I am not going to focus on Asia or Europe this morning. We have our own mess to deal with. Why is it that the US hedge fund community loves to buy everything in life on sale, other than stocks? Why is it that the CEO of Morgan Stanley, John Mack, is pointing fingers at the US hedge fund community for the weakness in his stock price?

Since I have partnered with some of Morgan Stanley’s top horses, I know a thing or two about their business. One of those things is that Prime Brokerage is one of the most important drivers of their profit growth. For those of you who are unfamiliar with what holding a prime brokerage account means to a hedge fund, quite simply, it’s where you keep your money, short balances, etc.

When my Partner and I started our own hedge fund in 2005, I used Morgan Stanley as my Prime Broker. Why? Well, I felt (and still feel) that they are the best on the Street in this business. There are two fine gentlemen who currently work for John Mack who I will refer to as Fitzpatrick and Reilly (their last names) who are two of the most intelligent and upstanding men I have ever had the pleasure of working with in this business. They understand that this is a client business. They understand the meaning of a handshake. They, unlike Dick Fuld, who calls it a “franchise business”, are the guys rolling their sleeves up every day, who understand that this is a people business.

John Mack has done the best job out of the bulge bracket investment bankers in keeping his antiquated ship from sinking, but yesterday he threw his clients and credibility into the water. He sent a letter to his employees that I have sitting here on my desk (no, neither Fitz or Reilly sent it to me). He wrote “there is no rational basis for the movement in our stock… we’re in the midst of a market controlled by fear and rumors, and short sellers are driving our stock down…”. C’mon John – now I am confusing you with the politician, Johnny Mack. I didn’t get the memo in October of 2007 that the market was being driven by “rumors and greed.” That was 26% higher in the S&P 500, but hey, the leadership on Wall Street hasn’t paid much of a premium for economic historians as of late, so I digress…

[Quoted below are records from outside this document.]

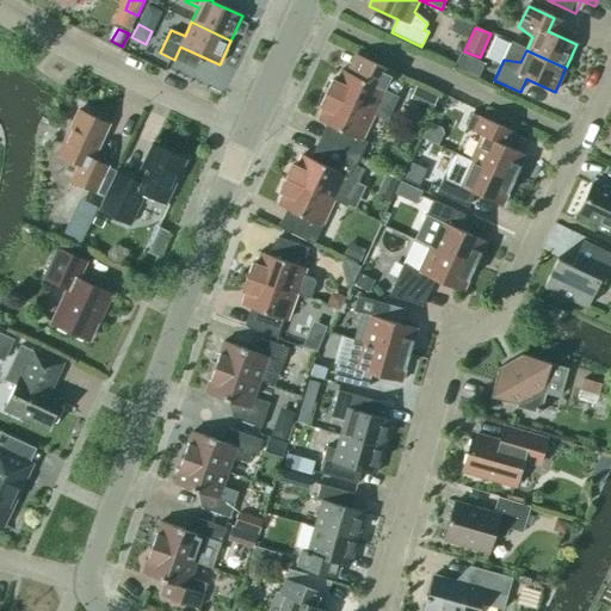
[(332,80),(326,94),(372,116),(374,116),(386,122),(387,119),(388,121),(399,98),(382,90),(390,72),(360,57),(352,75),(341,71),(337,82),(332,80)]
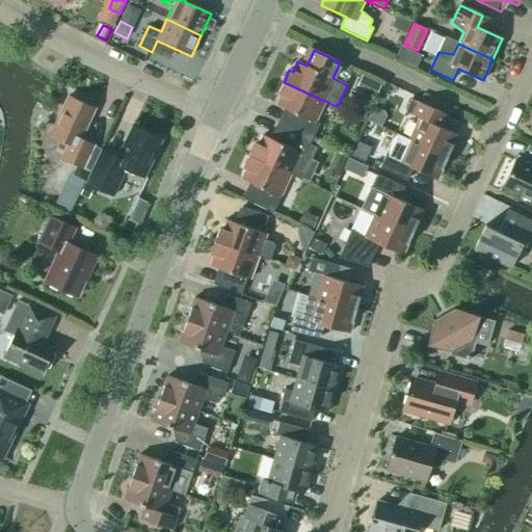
[(315,123),(324,101),(284,82),(277,94),(282,96),(276,105),(286,109),(280,124),(312,140),(319,125),(315,123)]
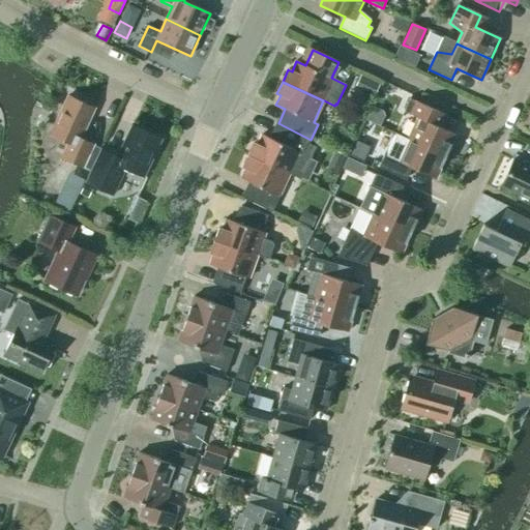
[(81,139),(94,109),(67,96),(50,135),(68,143),(61,157),(83,168),(93,145),(81,139)]
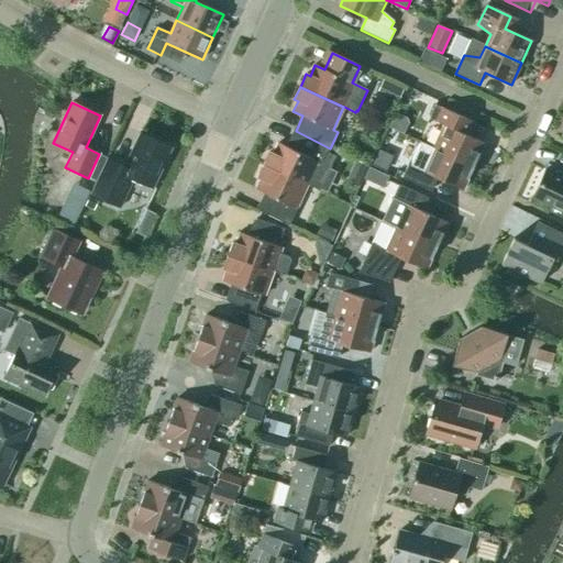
[(444,125),(433,148),(473,167),(484,143),(470,136),(475,123),(435,106),(429,119),(444,125)]
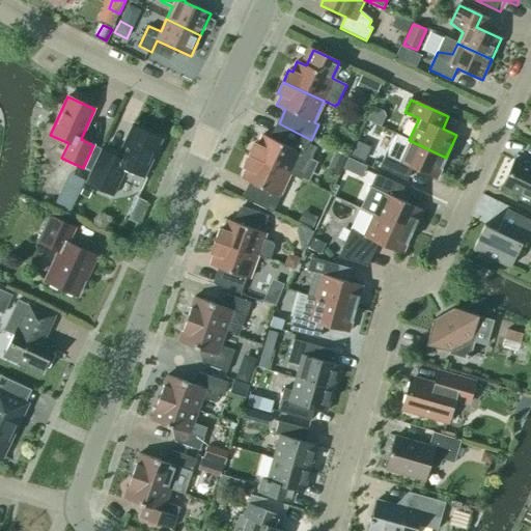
[(289,174),(302,180),(304,176),(307,177),(313,165),(310,163),(317,148),(309,144),(311,140),(279,123),(272,139),(262,135),(257,145),(254,143),(248,156),(289,174)]
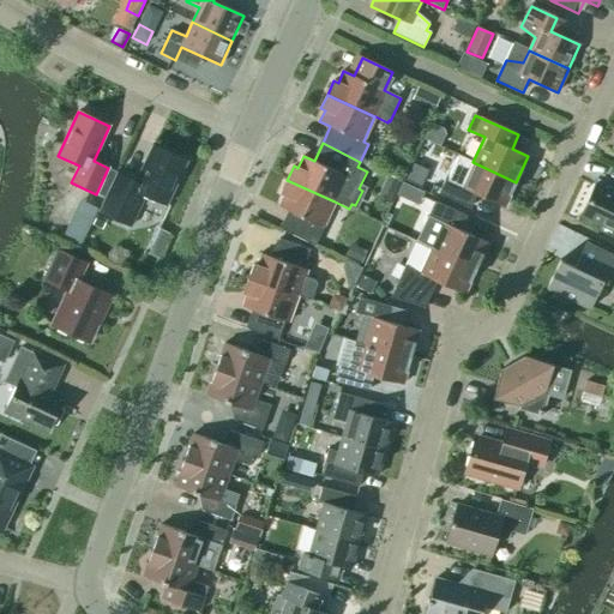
[(186,161),(154,146),(137,184),(118,175),(101,212),(130,226),(144,194),(166,205),(186,161)]
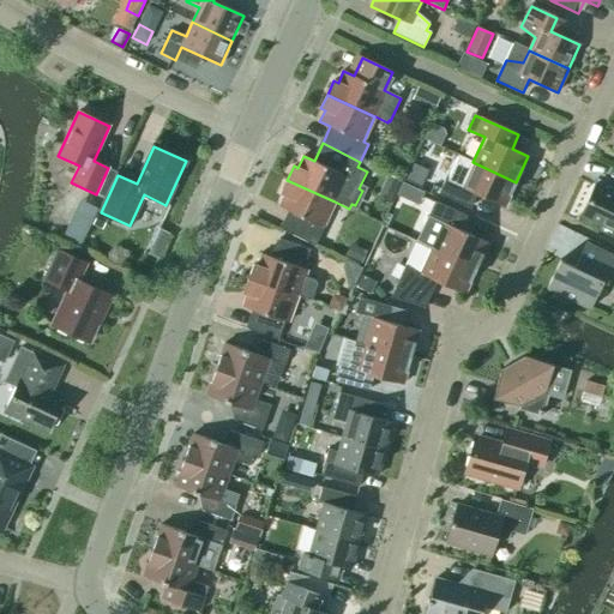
[(516,182),(473,162),(459,156),(447,181),(445,180),(438,194),(465,208),(473,193),(505,208),(516,182)]
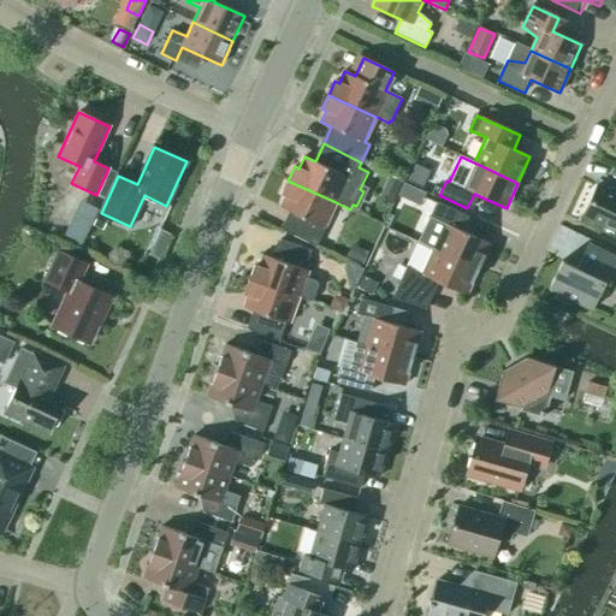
[(385,187),(397,193),(402,183),(389,177),(385,187)]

Mack proceeded to call up his boys at Goldman’s, Lloyd Blankfein and Hank Paulson, to go after their now evil prime brokerage clients. All he needed was George Bush on the call saying “we’re gonna smokem out of their holes”! Oh, my bad, Paulson is the head of the US Treasury now… and right, right… those “holes” are client accounts held at Morgan Stanley and Goldman Sachs!

Somehow I had another up day in the Portfolio yesterday – I was being an “evil doer” being short Goldman Sachs, I guess. If I haven’t made my point yet on why I’ve been short GS, I’ll say it again – the current structure of a fully integrated global “investment bank” is being revealed as conflicted, compromised, and constrained. You cannot run these businesses together anymore. It’s impossible to always be putting the client first, across the “franchise” platform. This forces executives to take on monstrous leverage and risk.

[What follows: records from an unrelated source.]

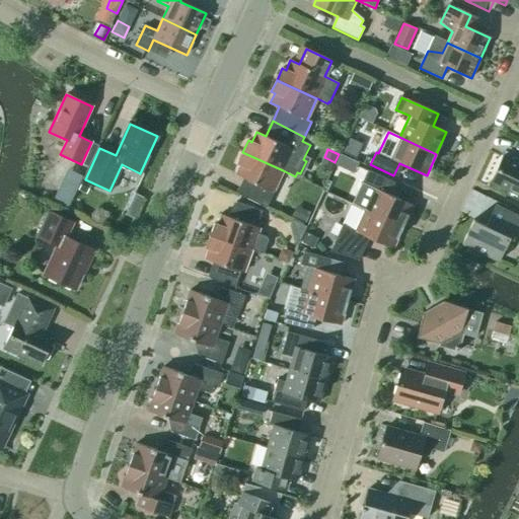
[(273,192),(283,170),(242,152),(237,163),(240,165),(236,175),(245,179),(238,195),(267,208),(274,193),(273,192)]
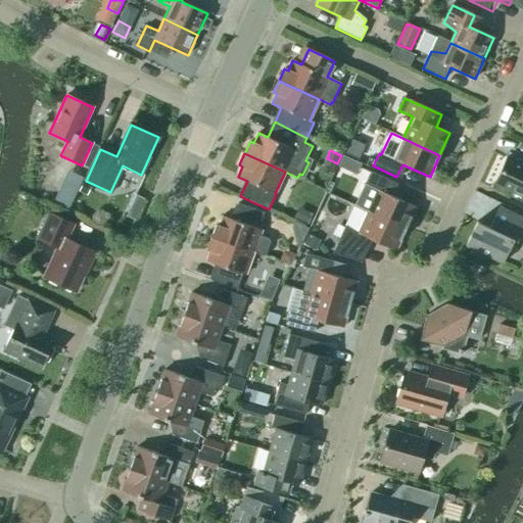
[(522,164),(507,157),(494,184),(522,196),(522,164)]
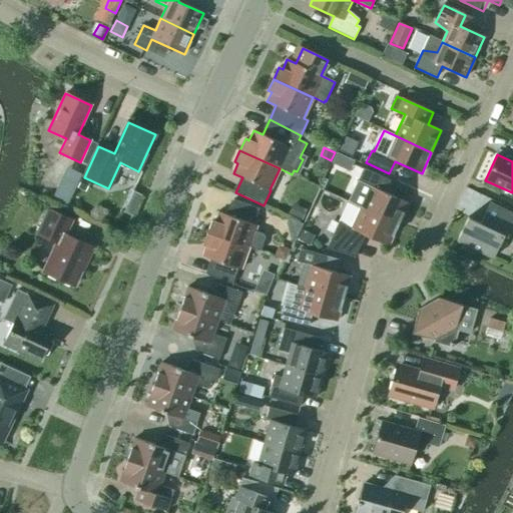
[(362,207),(398,224),(408,203),(381,191),(387,179),(364,168),(358,180),(371,187),(362,207)]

Fitzpatrick runs a heck of a prime brokerage business. Reilly is as good as they get on the institutional brokerage side of the house. These guys put the client first, not the “franchise”. The franchise issues you more disclosures and disclaimers than they do actionable real time advice. The franchise is willing to let their employees’ life savings go to zero or sell it to the lowest bidder. Why? Because their principal, prop trading, and banking businesses have conflicting agendas with your account. C’mon John, this is why your stock is going down. This is why you’re announcing that you need to talk to Wachovia about a merger.

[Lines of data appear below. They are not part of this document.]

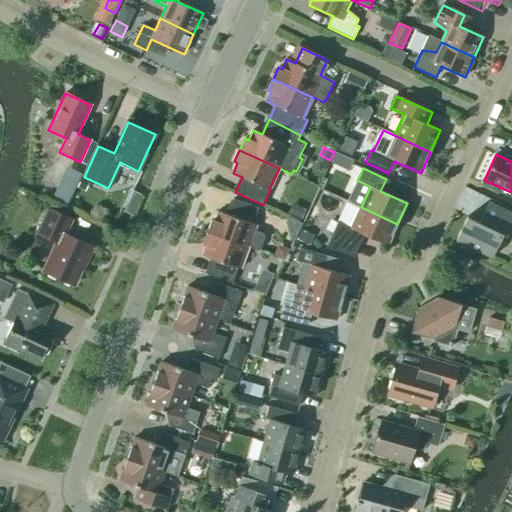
[(89,184),(81,180),(77,188),(85,192),(89,184)]
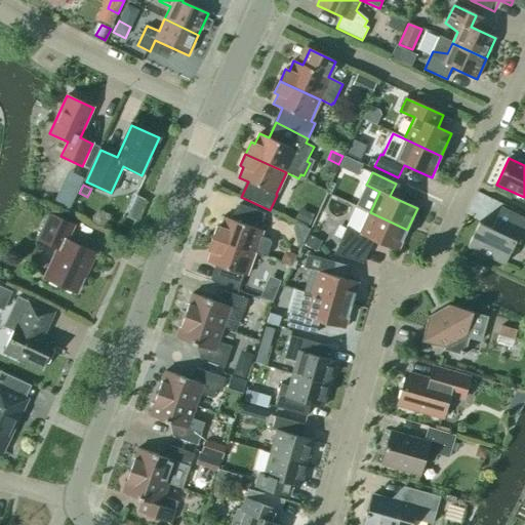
[(53,204),(68,211),(75,198),(59,191),(53,204)]
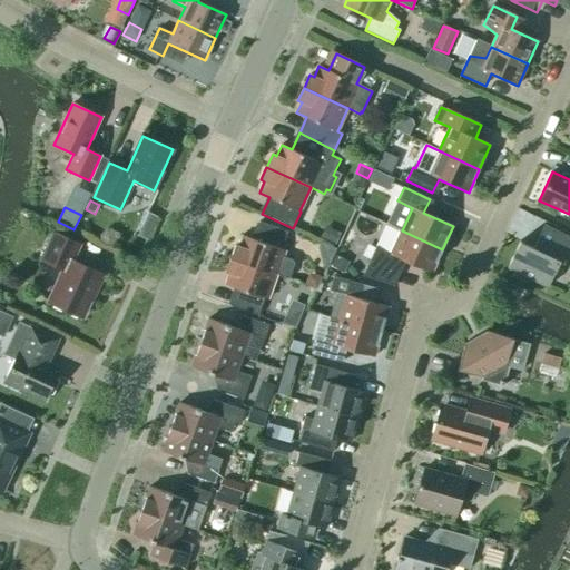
[(231,259),(276,275),(288,279),(294,265),(292,261),(283,257),(285,251),(282,249),(287,232),(259,222),(253,239),(243,236),(239,247),(235,246),(231,259)]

Others will say that your firm is levered 28x to your shareholder’s equity, and that you need Wachovia’s backstop of cash deposits (liquidity). If that isn’t partly true John, why are you talking to them? If none of it is true, why didn’t you tell your employees that you, as in you yourself, bought stock in Morgan Stanley yesterday? You’re an upstanding man of the highest reputation. The Street loves you. Fitzpatrick and Reilly have families and commitments. Stand up and tell it like it is. Pointing fingers at your clients is going to be very difficult for these two fine gentlemen to explain on the phones this morning.

On massive volume and volatility yesterday, I moved from 84% to 76% cash. It’s time to take some ownership out there in the USA. US market game time is in t-minus 2 hours. Let’s get ready to win out there. Buy low, sell high. Let everyone else worry about why they bought high and why they are now selling you their stock and excuses, low.